A shocking new discovery at the Hiroshi Matsuyama Institute for Agricultural Development has scientists worldwide buzzing: the world's first citrus sausage.

No, not really. Enter the Australian finger lime: a citrus fruit with a tough skin that, when harvested, makes it look like a sausage. The fruit first made its rounds in the scientific community after long-lost Dr. Matsuyama made a compelling return to the science world with a new discovery that could save citrus crops all over the world.

It was over ten years ago that Dr. Matsuyama debuted the first genetically enhanced apple, supposedly with higher nutritional value. However, its taste was poor, and it later came out that a side effect of the apple's enhancement was an acute case of overdose in vitamin A which resulted in diffuse hair loss in nearly all test subjects. Dr. Matsuyama fled Japan shortly after.

Now, 15 years after his disappearance, Matsuyama has returned with a miracle food: the Australian finger lime.

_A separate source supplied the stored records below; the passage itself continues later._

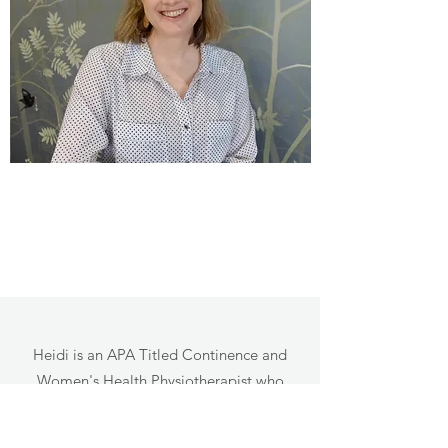
Heidi is an APA Titled Continence and
Women's Health Physiotherapist who
holds a Master of Physiotherapy in Pelvic
Health from the University of Melbourne,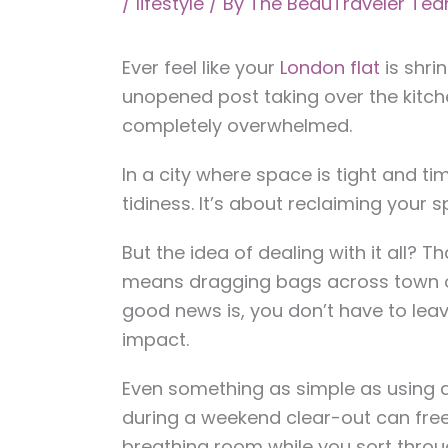
/
lifestyle
/ By
The BeauTraveler Te
Ever feel like your
London flat
is shri
unopened post taking over the kitch
completely overwhelmed.
In a city where space is tight and tim
tidiness. It’s about reclaiming your
But the idea of dealing with it all? Th
means dragging bags across town or
good news is, you don’t have to le
impact.
Even something as simple as using 
during a weekend clear-out can fre
breathing room while you sort thro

In recent years American citrus farmers have been battling a disease called huanglongbing or HLB for short, a form of citrus greening that makes fruits inedible and kills the infected trees. According to the recent international meeting of scientists in Shanghai, Dr. Matsuyama has claimed that since taking cover from the public eye he has made the shocking discovery that the unusual citrus fruit, finger limes, contained a gene that renders it completely resistant to citrus greening. Since this discovery Dr. Matsuyama has worked with a private team of ex-Sanyo employees to determine the exact gene and extract it for use in other crops.

The image of the finger lime, however, caused an uproar on social media. Twitter users everywhere began sharing the image of the citrus sausage after one user erroneously called it the "citrus sausage." A joke turned wildfire, various users expressed distaste at such a creation, calling it an unholy merging of two directly opposed flavours. It took Australians informing those outside of Oceania what the sausage in question actually was, bringing lots of attention to what would otherwise be considered a scientist-only issue. For approximately 24 hours, the term "citrus sausage" reached the top of the trending list in a tidal wave of culinary disgust.

We tried to reach Dr. Matsuyama for comment, but were only returned with a link to buy citrus sausage T-shirts.